• _DATA SUPPLIED_:
★ ★ ★ ★ ★ ★ ★

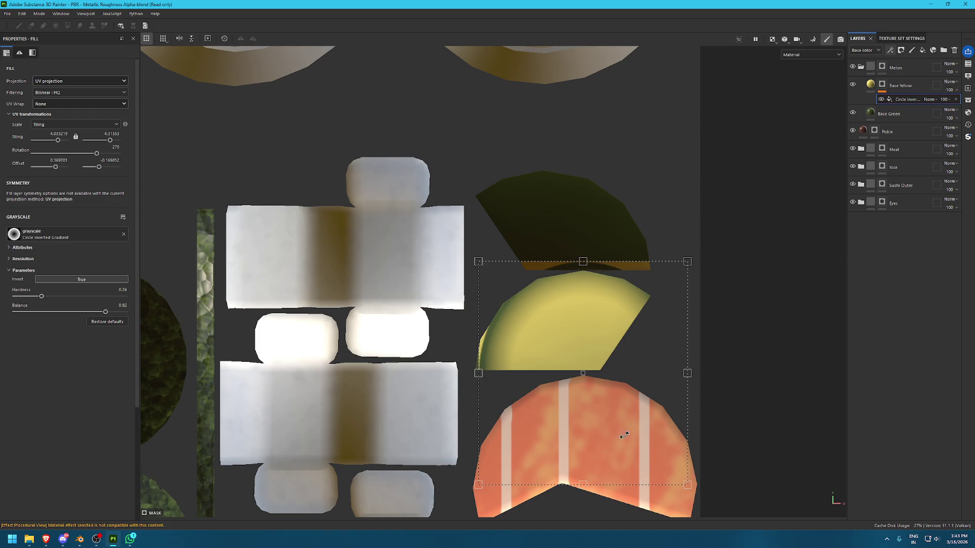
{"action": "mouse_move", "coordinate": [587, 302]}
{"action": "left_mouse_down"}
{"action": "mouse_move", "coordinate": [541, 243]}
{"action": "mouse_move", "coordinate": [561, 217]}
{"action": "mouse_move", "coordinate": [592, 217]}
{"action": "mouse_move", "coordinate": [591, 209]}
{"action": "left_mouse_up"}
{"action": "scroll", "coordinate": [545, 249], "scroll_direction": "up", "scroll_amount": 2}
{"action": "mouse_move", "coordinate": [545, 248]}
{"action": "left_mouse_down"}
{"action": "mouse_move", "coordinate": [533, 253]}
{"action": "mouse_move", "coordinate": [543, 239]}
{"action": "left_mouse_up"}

★ ★ ★ ★ ★ ★ ★

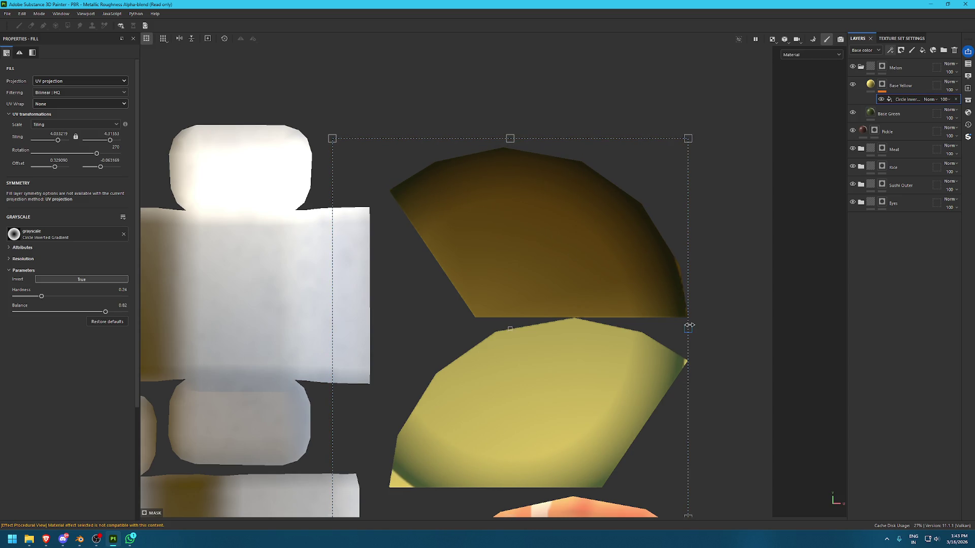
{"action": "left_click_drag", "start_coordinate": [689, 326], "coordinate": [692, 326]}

★ ★ ★ ★ ★ ★ ★

• _TASK DESCRIPTION_:
When a line of the entries above contains the word "coordinate", include it in a tally, then give that tally alone.

• _RESPONSE TO THE TASK_:
10